[PATCH v3 3/3] mm/vmstat: do not refresh stats for isolated CPUs

From: Marcelo Tosatti
Date: Mon Jun 05 2023 - 15:04:06 EST


schedule_work_on API uses the workqueue mechanism to
queue a work item on a queue. A kernel thread, which
runs on the target CPU, executes those work items.

Therefore, when using the schedule_work_on API,
it is necessary for the kworker kernel thread to
be scheduled in, for the work function to be executed.

Time sensitive applications such as SoftPLCs
(https://tum-esi.github.io/publications-list/PDF/2022-ETFA-How_Real_Time_Are_Virtual_PLCs.pdf),
have their response times affected by such interruptions.
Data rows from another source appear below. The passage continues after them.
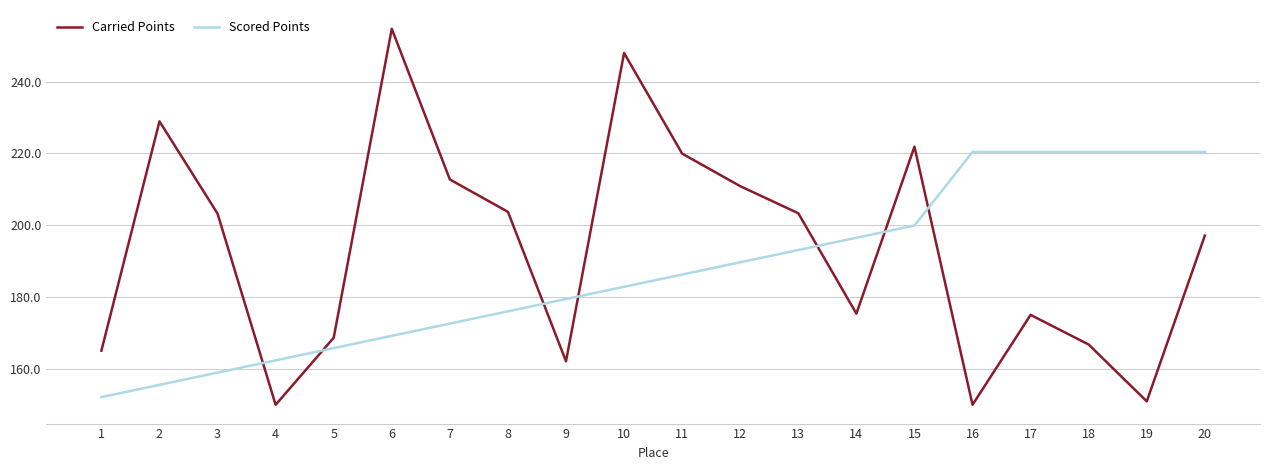

What is the average value of the Carried Points series?

193.4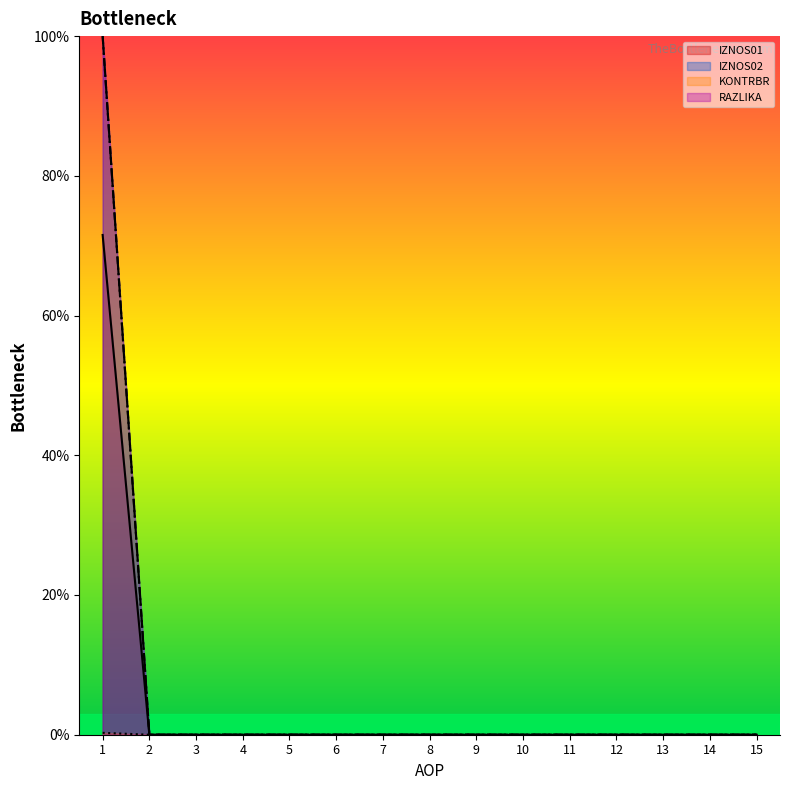

Reading left to right, transcribe all the data shown in this chart.

KONTRBR: 100.0	0.0	0.0	0.0	0.0	0.0	0.0	0.0	0.0	0.0	0.0	0.0	0.0	0.0	0.0
IZNOS01: 71.5	0.0	0.0	0.0	0.0	0.0	0.0	0.0	0.0	0.0	0.0	0.0	0.0	0.0	0.0
IZNOS02: 100.0	0.0	0.0	0.0	0.0	0.0	0.0	0.0	0.0	0.0	0.0	0.0	0.0	0.0	0.0
RAZLIKA: 0.3	0.0	0.0	0.0	0.0	0.0	0.0	0.0	0.0	0.0	0.0	0.0	0.0	0.0	0.0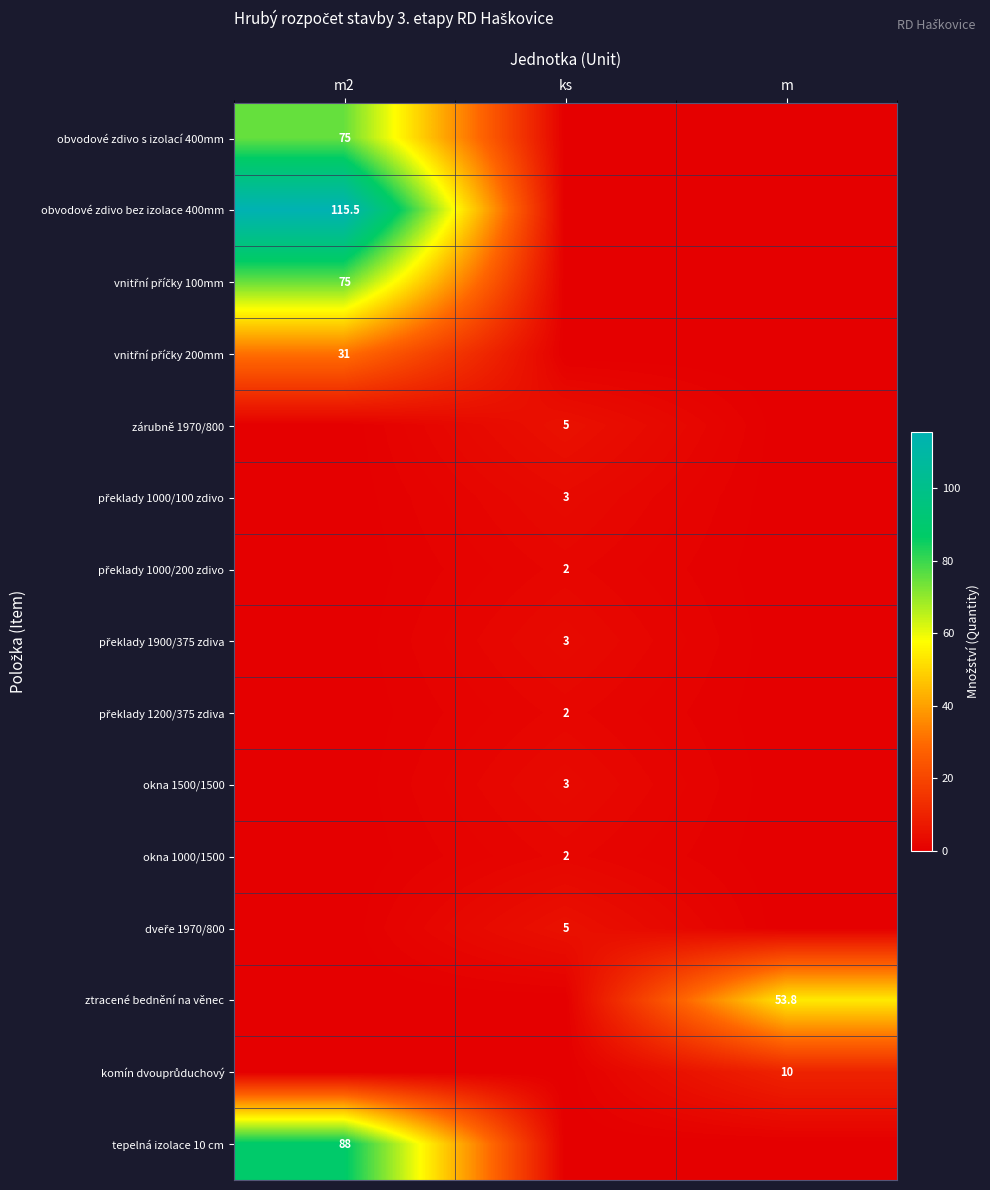

Which series has the largest total across all categories?

obvodové zdivo bez izolace 400mm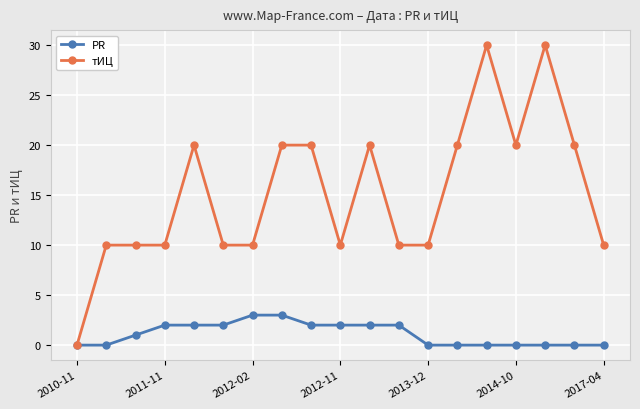

What are all the series names shown in the legend?

PR, тИЦ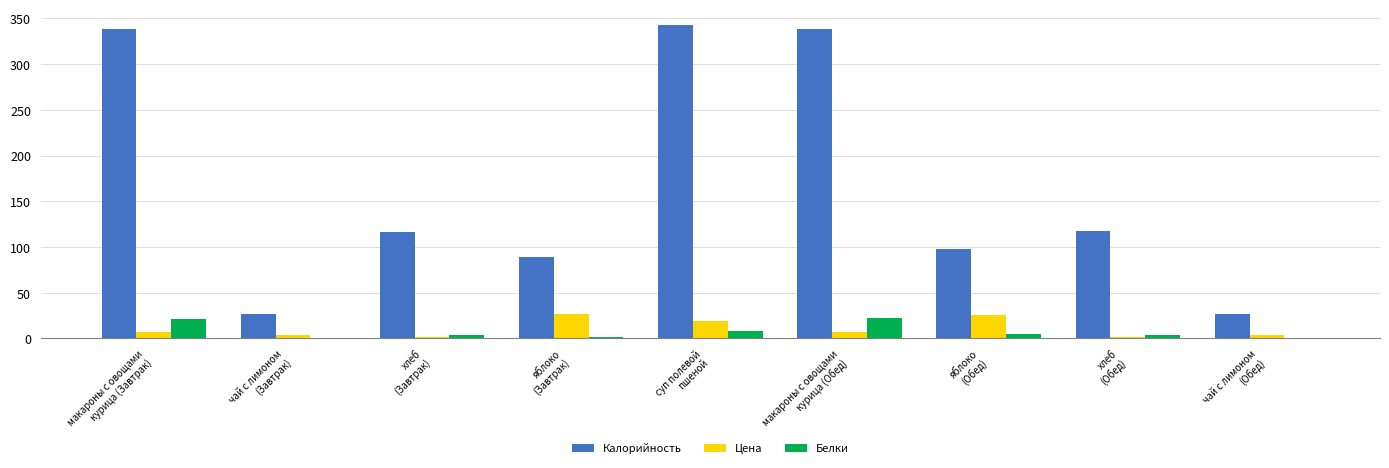

What is the approximate value of Белки at макароны с овощами
курица (Обед)?

22.0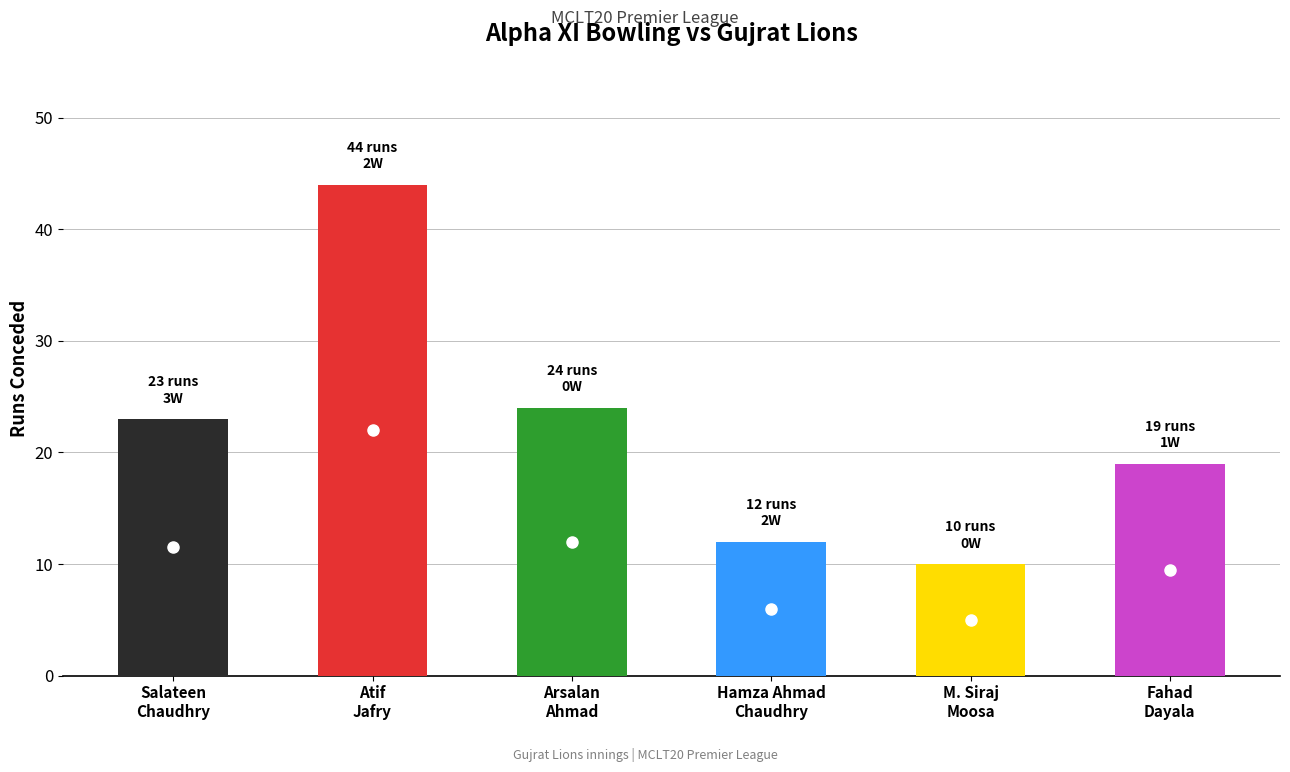

Reading left to right, extract all data points from this chart.

Runs: 23	44	24	12	10	19
Wickets: 3	2	0	2	0	1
The /proc/sys/vm/stat_refresh file was originally introduced
with the goal to:

"Provide /proc/sys/vm/stat_refresh to force an immediate update of
per-cpu into global vmstats: useful to avoid a sleep(2) or whatever
before checking counts when testing. Originally added to work around a
bug which left counts stranded indefinitely on a cpu going idle (an
inaccuracy magnified when small below-batch numbers represent "huge"
amounts of memory), but I believe that bug is now fixed: nonetheless,
this is still a useful knob."

Other than the potential interruption to a time sensitive application,
if using SCHED_FIFO or SCHED_RR priority on the isolated CPU, then
system hangs can occur:

https://bugs.debian.org/cgi-bin/bugreport.cgi?bug=978688

To avoid the problems above, do not schedule the work to synchronize
per-CPU mm counters on isolated CPUs. Given the possibility for
breaking existing userspace applications, avoid returning
errors from access to /proc/sys/vm/stat_refresh.

Signed-off-by: Marcelo Tosatti <mtosatti@xxxxxxxxxx>

---
v3: improve changelog (Michal Hocko)
v2: opencode schedule_on_each_cpu (Michal Hocko)

Index: linux-vmstat-remote/mm/vmstat.c
===================================================================
--- linux-vmstat-remote.orig/mm/vmstat.c
+++ linux-vmstat-remote/mm/vmstat.c
@@ -1881,8 +1881,13 @@ int vmstat_refresh(struct ctl_table *tab
void *buffer, size_t *lenp, loff_t *ppos)
{
long val;
- int err;
int i;
+ int cpu;
+ struct work_struct __percpu *works;
+
+ works = alloc_percpu(struct work_struct);
+ if (!works)
+ return -ENOMEM;

/*
* The regular update, every sysctl_stat_interval, may come later
@@ -1896,9 +1901,24 @@ int vmstat_refresh(struct ctl_table *tab
* transiently negative values, report an error here if any of
* the stats is negative, so we know to go looking for imbalance.
*/
- err = schedule_on_each_cpu(refresh_vm_stats);
- if (err)
- return err;
+ cpus_read_lock();
+ for_each_online_cpu(cpu) {
+ struct work_struct *work;
+
+ if (cpu_is_isolated(cpu))
+ continue;
+ work = per_cpu_ptr(works, cpu);
+ INIT_WORK(work, refresh_vm_stats);
+ schedule_work_on(cpu, work);
+ }
+
+ for_each_online_cpu(cpu) {
+ if (cpu_is_isolated(cpu))
+ continue;
+ flush_work(per_cpu_ptr(works, cpu));
+ }
+ cpus_read_unlock();
+ free_percpu(works);
for (i = 0; i < NR_VM_ZONE_STAT_ITEMS; i++) {
/*
* Skip checking stats known to go negative occasionally.